Unique engine features

• Scans archived files at any nesting level
• Reliable detection of packed objects (even if the compression format is unknown to Dr.Web), their detailed analysis aimed at exposing hidden threats
• Leader in detecting and neutralizing complex rootkits (Shadow.based (Confiсker), MaosBoot, Rustock.C, Sector)
• Intelligent memory scan technologies allow viruses to be blocked in the RAM before replicating themselves to the hard drive, making it less likely for malware to exploit the vulnerability of a third-party application or the operating system
• Dr.Web can detect and neutralize viruses that can be found only in RAM and do not exist as files on disks, e.g.
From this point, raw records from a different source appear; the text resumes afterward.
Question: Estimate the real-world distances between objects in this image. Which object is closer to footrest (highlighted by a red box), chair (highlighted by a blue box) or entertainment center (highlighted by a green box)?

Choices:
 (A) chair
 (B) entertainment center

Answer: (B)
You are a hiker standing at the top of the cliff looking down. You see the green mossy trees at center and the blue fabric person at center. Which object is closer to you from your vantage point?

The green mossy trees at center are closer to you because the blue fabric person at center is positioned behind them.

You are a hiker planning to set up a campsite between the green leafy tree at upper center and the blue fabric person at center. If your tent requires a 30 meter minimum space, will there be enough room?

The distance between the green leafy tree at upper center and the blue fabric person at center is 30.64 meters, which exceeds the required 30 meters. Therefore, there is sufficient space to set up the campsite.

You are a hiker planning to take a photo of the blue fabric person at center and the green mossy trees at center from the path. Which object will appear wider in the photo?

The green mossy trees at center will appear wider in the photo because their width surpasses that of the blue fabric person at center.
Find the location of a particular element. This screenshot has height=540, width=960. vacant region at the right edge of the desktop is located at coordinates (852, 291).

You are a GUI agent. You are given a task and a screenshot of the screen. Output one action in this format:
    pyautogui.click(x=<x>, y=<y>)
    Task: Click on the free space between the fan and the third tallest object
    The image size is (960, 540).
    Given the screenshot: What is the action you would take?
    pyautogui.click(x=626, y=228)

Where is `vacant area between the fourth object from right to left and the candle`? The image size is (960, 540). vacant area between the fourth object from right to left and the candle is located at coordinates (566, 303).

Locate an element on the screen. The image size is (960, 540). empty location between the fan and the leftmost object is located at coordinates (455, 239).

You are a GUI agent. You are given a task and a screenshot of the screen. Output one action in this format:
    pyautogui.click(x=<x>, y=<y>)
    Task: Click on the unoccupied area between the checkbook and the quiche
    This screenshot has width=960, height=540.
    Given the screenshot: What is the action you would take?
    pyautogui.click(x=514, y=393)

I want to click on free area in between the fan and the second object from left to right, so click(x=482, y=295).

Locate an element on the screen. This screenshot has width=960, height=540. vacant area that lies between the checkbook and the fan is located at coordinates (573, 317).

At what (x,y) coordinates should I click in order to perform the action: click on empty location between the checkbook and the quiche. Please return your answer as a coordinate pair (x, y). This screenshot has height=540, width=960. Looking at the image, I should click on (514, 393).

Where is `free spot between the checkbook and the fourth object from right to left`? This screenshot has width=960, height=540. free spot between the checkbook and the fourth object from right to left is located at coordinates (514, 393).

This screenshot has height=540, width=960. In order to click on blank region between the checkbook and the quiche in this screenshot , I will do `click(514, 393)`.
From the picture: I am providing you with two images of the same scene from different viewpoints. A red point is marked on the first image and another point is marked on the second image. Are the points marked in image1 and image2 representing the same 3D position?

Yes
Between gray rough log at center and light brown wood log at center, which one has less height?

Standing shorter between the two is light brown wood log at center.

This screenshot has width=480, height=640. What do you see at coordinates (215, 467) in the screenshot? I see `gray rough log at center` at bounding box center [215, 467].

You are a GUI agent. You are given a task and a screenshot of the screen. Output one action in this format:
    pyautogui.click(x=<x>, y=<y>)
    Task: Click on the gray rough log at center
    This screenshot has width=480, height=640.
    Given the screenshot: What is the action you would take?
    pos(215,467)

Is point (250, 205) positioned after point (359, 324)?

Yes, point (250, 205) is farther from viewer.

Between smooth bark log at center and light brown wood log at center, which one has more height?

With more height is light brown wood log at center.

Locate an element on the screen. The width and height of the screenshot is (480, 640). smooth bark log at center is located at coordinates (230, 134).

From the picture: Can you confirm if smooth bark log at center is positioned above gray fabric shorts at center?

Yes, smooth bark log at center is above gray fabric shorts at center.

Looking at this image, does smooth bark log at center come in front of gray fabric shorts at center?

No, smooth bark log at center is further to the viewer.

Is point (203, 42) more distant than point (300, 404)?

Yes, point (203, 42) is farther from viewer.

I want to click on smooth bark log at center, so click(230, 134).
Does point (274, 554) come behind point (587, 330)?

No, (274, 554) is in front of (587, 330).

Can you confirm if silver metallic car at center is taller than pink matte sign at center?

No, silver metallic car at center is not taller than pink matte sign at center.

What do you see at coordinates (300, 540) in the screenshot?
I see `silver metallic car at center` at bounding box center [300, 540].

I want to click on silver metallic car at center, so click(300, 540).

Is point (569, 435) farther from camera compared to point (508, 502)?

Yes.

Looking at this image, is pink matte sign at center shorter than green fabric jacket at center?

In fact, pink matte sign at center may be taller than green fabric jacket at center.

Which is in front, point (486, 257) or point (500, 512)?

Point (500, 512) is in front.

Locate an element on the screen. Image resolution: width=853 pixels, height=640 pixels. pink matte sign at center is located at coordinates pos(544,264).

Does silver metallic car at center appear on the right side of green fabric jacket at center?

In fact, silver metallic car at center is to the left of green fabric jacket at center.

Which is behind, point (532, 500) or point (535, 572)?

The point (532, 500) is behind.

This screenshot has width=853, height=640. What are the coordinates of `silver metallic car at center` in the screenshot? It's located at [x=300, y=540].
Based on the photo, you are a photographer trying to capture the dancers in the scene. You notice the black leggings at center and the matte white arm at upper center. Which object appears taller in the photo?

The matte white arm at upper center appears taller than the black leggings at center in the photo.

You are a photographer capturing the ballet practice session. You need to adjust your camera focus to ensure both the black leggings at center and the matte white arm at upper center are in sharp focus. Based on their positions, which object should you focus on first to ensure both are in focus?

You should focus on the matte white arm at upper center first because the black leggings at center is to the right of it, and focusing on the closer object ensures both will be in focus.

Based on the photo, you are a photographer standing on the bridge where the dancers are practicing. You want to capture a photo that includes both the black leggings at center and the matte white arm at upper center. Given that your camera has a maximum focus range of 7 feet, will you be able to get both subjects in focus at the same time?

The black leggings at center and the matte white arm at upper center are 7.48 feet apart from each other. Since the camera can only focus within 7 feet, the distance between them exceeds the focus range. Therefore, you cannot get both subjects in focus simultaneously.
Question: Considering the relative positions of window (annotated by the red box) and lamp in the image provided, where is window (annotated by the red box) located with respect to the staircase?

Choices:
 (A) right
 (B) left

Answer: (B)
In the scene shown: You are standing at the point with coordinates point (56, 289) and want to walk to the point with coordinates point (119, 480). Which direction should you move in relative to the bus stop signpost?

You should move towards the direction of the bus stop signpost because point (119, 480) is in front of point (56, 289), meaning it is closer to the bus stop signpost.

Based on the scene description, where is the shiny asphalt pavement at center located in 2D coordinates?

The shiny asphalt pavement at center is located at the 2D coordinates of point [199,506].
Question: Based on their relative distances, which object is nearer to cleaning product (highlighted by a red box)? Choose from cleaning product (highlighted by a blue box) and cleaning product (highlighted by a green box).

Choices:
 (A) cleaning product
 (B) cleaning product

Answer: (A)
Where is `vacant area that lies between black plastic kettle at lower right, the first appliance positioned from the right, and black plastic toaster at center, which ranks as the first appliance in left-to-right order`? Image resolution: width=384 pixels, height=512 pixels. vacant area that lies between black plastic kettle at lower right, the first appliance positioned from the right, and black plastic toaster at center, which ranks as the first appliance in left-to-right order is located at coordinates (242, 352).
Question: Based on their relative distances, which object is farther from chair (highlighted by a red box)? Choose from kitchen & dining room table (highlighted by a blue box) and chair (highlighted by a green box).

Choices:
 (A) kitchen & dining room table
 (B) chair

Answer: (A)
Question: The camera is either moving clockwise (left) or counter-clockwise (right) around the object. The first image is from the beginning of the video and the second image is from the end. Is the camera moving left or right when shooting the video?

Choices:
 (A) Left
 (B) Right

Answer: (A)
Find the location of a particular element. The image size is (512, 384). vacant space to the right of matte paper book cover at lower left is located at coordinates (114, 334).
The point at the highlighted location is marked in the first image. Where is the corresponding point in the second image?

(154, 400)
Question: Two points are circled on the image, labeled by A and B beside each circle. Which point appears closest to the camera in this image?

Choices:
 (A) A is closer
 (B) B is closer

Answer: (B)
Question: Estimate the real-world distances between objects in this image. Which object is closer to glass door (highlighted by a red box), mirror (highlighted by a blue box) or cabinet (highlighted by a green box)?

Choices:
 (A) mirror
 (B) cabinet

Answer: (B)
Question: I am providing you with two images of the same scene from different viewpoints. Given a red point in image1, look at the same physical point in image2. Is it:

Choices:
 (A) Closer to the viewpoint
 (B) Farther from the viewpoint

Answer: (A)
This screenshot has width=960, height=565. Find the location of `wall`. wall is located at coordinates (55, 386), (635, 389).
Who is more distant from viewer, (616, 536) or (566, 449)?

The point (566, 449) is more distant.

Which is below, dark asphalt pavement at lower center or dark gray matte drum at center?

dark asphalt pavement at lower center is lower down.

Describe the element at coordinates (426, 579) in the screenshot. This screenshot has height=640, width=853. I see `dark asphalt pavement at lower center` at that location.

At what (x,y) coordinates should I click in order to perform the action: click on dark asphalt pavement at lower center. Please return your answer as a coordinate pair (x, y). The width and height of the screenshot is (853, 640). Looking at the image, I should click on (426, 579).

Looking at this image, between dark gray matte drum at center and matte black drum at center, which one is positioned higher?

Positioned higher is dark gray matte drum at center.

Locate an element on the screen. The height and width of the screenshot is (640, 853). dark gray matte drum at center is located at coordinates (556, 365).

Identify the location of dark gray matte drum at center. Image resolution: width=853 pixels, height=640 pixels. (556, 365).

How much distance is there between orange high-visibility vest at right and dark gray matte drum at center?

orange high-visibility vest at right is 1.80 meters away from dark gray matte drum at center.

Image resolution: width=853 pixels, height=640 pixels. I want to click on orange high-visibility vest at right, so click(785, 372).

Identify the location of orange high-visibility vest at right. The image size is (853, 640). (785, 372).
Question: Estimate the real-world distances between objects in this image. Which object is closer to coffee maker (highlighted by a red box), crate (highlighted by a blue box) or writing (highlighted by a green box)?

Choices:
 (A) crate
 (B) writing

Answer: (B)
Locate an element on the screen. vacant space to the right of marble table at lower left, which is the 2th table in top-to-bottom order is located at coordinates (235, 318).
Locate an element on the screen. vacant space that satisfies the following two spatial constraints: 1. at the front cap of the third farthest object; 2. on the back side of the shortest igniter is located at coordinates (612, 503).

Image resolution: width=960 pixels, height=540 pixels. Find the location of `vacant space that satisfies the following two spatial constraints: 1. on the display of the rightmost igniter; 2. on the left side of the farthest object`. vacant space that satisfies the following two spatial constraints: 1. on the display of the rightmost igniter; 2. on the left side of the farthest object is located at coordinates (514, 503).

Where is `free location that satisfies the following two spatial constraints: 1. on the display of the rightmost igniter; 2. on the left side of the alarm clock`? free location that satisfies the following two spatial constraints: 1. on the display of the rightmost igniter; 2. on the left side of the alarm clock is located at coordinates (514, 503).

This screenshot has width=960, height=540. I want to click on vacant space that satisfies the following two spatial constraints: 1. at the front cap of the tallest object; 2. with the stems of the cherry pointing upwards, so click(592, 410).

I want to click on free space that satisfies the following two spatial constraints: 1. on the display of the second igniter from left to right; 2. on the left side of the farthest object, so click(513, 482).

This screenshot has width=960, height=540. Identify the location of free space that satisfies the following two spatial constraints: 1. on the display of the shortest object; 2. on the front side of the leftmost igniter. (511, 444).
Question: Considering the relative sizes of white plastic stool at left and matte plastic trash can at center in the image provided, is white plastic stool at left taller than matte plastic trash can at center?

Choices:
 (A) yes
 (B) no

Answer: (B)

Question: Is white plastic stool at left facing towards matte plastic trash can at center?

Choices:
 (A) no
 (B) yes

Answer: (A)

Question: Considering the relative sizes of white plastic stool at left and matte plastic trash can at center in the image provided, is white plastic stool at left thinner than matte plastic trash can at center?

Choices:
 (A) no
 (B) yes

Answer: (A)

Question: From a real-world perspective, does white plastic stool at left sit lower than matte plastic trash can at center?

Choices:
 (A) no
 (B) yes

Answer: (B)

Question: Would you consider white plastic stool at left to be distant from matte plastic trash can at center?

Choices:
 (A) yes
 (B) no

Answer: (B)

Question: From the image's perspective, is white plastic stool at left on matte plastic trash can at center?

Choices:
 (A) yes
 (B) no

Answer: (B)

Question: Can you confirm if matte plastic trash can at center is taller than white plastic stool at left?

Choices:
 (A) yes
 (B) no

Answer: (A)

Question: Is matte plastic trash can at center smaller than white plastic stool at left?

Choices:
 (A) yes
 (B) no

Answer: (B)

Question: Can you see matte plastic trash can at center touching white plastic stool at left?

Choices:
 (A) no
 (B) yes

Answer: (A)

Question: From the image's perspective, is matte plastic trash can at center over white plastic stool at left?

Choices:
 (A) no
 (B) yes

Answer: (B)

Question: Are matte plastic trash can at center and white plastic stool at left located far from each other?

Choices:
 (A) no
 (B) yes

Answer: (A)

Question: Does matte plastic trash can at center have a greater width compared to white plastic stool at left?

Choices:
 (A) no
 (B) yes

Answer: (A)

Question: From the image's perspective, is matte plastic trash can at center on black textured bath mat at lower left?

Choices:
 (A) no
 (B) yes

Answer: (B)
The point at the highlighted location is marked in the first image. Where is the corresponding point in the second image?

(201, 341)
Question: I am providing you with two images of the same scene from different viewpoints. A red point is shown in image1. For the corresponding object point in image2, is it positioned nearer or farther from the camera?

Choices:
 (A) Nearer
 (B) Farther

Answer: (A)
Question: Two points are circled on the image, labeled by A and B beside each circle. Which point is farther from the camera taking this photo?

Slammer or CodeRed

Detection of unknown threats

• FLY-CODE is a unique universal decompression technology enabling Dr.Web to unpack data that has been compressed with unknown packers
• The cutting-edge, non-signature scan technology Origins Tracing™ ensures the high probability that viruses unknown to Dr.Web will be detected
• The heuristic analyzer, whose analyses are based on criteria that is typical of various groups of malicious programs, detects most known threats

Licensing

Types of licenses

• Per number of protected users.
• Per server license – unlimited scanning of server traffic for as many as 3,000 protected users.

License options

• Anti-virus
• Anti-virus + Anti-spam

Dr.Web for MIMEsweeper is also available in Dr.Web bundles for small and medium companies.